You got a source for them not using onboard reactors? Because according to the wiki page and the Imperial Armor books on Navy aircraft most if not all Starfighters and their ilk, aka Furies, Starhawks, and Sharks, use either a large fusion plasma engine or equivalent powerplant. This makes sense considering their size at around 40-60m in length and the thrust necessary to feasibly keep up with larger spacecraft.

As to the Soul Drinkers novels, all fan-fiction which the Black Library books inevitably are is colored by the subjective opinion of the author and really shouldn't be used as any sort of reference for canon.

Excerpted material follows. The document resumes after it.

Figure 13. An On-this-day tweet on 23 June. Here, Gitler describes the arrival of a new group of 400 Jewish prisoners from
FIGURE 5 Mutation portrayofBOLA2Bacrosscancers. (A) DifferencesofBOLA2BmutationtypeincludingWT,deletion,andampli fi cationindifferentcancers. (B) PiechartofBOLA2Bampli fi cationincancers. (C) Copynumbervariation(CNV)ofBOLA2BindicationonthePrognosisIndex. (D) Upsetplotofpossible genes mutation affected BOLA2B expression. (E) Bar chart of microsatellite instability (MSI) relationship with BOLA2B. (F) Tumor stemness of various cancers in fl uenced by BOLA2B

Furthermore in BFG there was no limit to how long starfighters could stay on the field, they kept going until they performed an attack run or were destroyed, simple as that. This limit feels arbitrary and pointless in the context of the game and only serves to limit the creative use of strike craft.

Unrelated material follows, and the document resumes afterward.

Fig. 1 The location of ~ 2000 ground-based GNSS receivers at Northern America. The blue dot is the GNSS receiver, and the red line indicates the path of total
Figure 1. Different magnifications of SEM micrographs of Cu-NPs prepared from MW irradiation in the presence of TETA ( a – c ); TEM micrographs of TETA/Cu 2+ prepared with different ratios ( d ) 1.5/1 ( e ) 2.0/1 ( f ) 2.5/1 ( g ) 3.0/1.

The very weirdest thing though that really makes me shake my head is that they made these things with reinforced hulls to protect the pilots - its not very grim dark of them - I thought the imperium design philosophy was shoddy but functional with no worries about safety because life is cheap?

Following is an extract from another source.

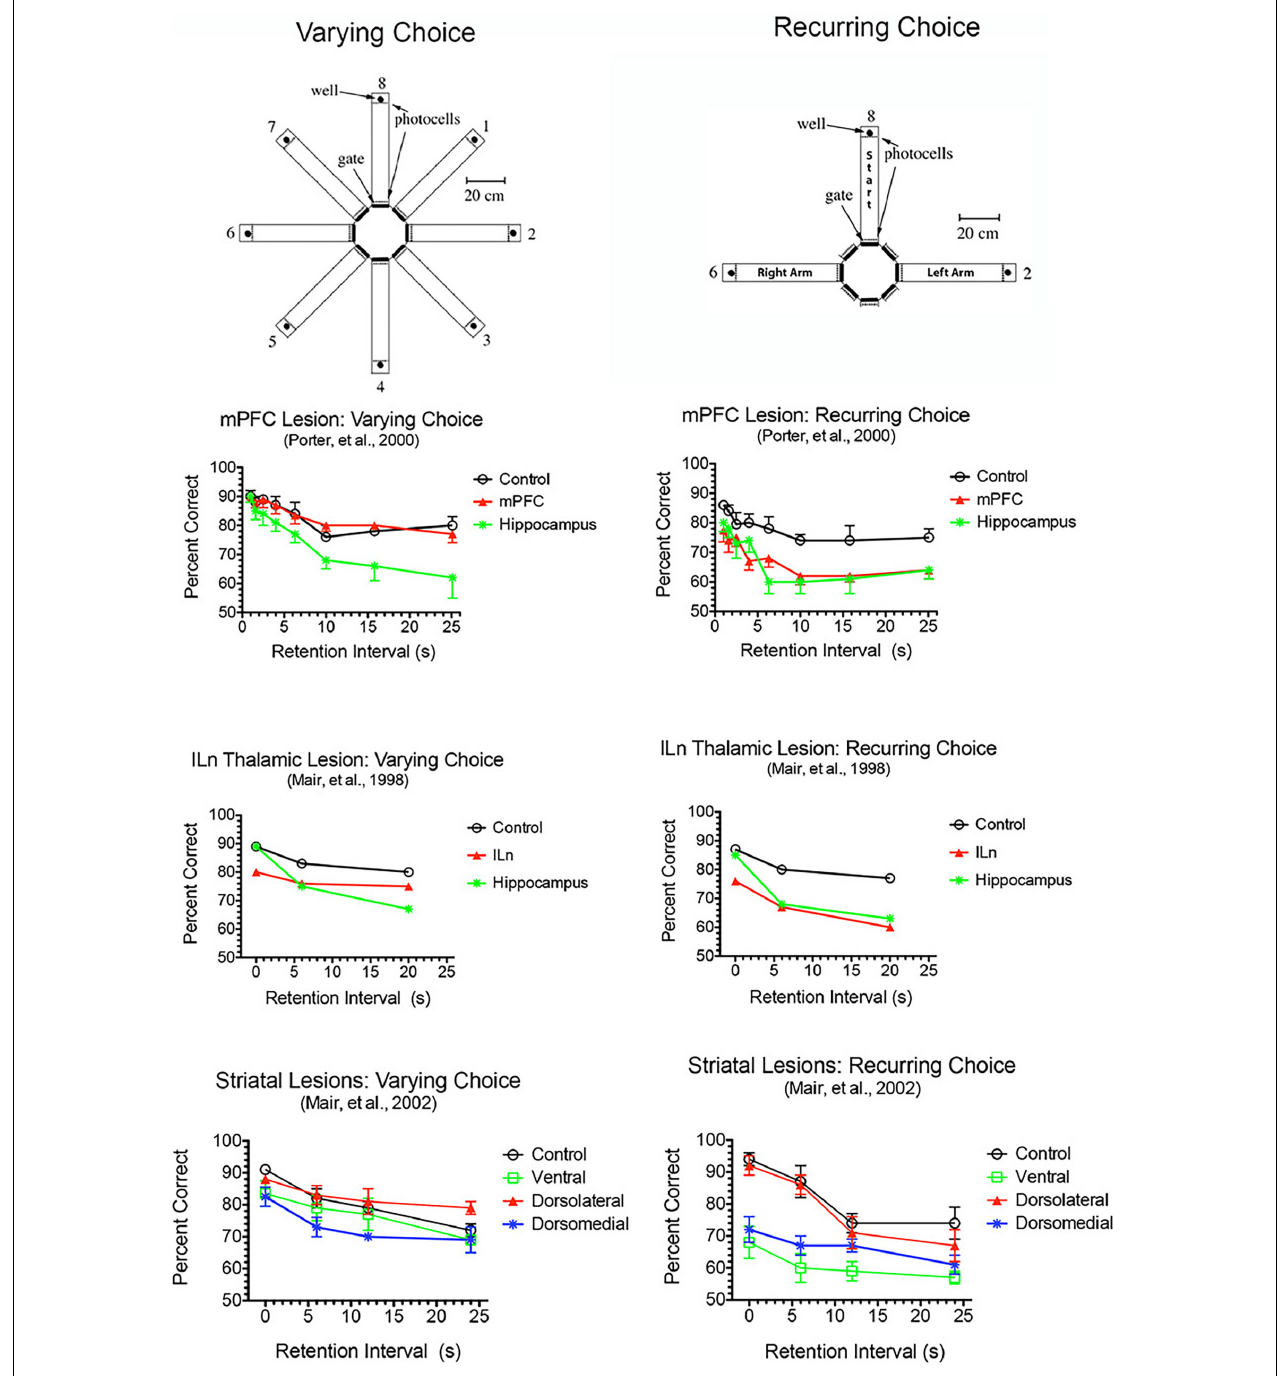
FIGURE 4 | Effects of mPFC, hippocampal, intralaminar thalamic (ILn), and striatal lesions on varying- and recurring-choice DNMTP trained in automated eight arm radial mazes. In varying choice DNMTP arms were selected at random from all available options for start, sample, delay, and choice responses in a lighted room with many visible external cues to favor an allocentric solution and to eliminate the possibility that a correct choice could be determined prospectively. In recurring choice, the same three arms (in a T-configuration) were used on every trial for start/delay and left and right sample/choice responses and mazes were covered and the room darkened to minimize external cues and favor egocentric choice and prospective decision making. mPFC lesions spared varying-choice and produced delay-independent deficits for recurring-choice DNMTP. Hippocampal lesions produced delay-dependent deficits for both versions, consistent with rapid decay of working memory. ILn lesions produced delay-independent deficits for both versions, consistent with the effects of dorsomedial striatal lesions. The ventral striatal lesion group were impaired for recurring-choice DNMTP and were impaired compared to the dorsolateral but not the control group for varying-choice DNMTP. Error bars represent standard error of the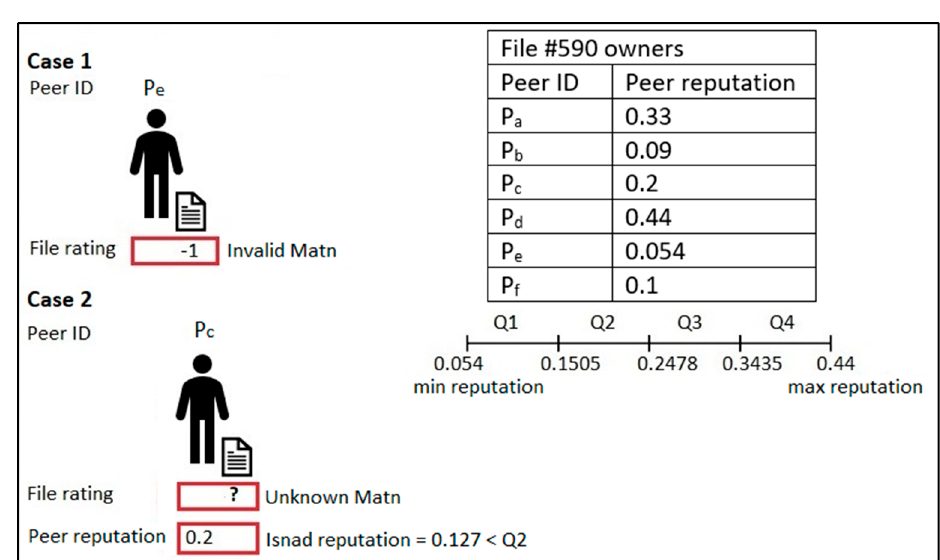
Figure 6. Weak Isnad.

Imperial designs are not shoddy friend, wherever did you get that idea. The Imperium in fact places great emphasis on protection for all its standardized vehicles.
Look at the Leman Russ, its front armour is equivalent to that on a Land Raider, or the Chimera that has the front armor of a Light Tank. Not to mention the other Imperial Navy craft like the Valkyrie or Thunderbolt fighters that are extremely sturdy and robustly built for their size. The game even acknowledges this durability in the special rule for Imperial strike craft which is literally called Durable.

Edit:
I should also add that in the Basic Rules of BFG strike craft and other ordnance was only moved during the Ordnance Phase, as only ships are moved in the Movement Phase.

Edited by SCKoNi

In BFG, a full game lasts 5-7 turns, so the endurance is a rough match, if a bit on the low side. The BFG rulebook, first section on ordinance flat out states that no strike craft has the means to operate independently at combat speed, and have to both rearm and refuel after a run-also a balancing mechanic for why you cannot start with strikecraft already launched unless you have the time to lay a trap. Navy Strikecraft use plasma thrusters, not substantially different than contemporary afterburners in function-burning liquid fuel for thrust, rather than a reactor. Smaller craft, like the Thunderbolt, Lightning, and Marauder that get used in ground operations only, instead use afterburning turbofans, also fuel hogs. Granted, there is nothing stopping you from putting a reactor in one, and the 'variable' entry in powerplant suggests this may happen, but that is very a expensive investment in something you can reasonably expect to get blown up. And unlike a slagged Titan or trashed Superheavy tank, odds are good there will be little or nothing to find and salvage afterwards. And FYI, so far we have not got the full technical specs on strikecraft anywhere-after looking through my copies of IA, I was surprised at how little info we get for technical specs in general.

Edited by ViperMagnum357

A part of "at the end of enemy turn" thing is initiative - they get to adjust to that enemy's move.

Other than this, yeah, sketchy, and one-number Craft Rating is a joke.

Maybe small craft needs [armor rating] and according to their loadout, attack rating for weapons generalised as long/medium/range + number of salvoes? This means interceptors can take potshot with impunity using only missiles at long range, or press it and have another shot, but catch some return fire.

This also allows to have squadrons of those heavy guncutters as flying turrets or assault boats.

In cases of power fields or holo-fields on small craft, they have [shield rating] chance of negating each "hit" - holo-fields should have frustratingly good base value, but halve it for weapons with full auto or spread (Rak'Gol flechette cannons), and be generally useless against weapons that are both rapid-fire and wide area (i.e. flak turrets). Maybe even discard overload chance for fields, since usually there's an engineer on board to handle this.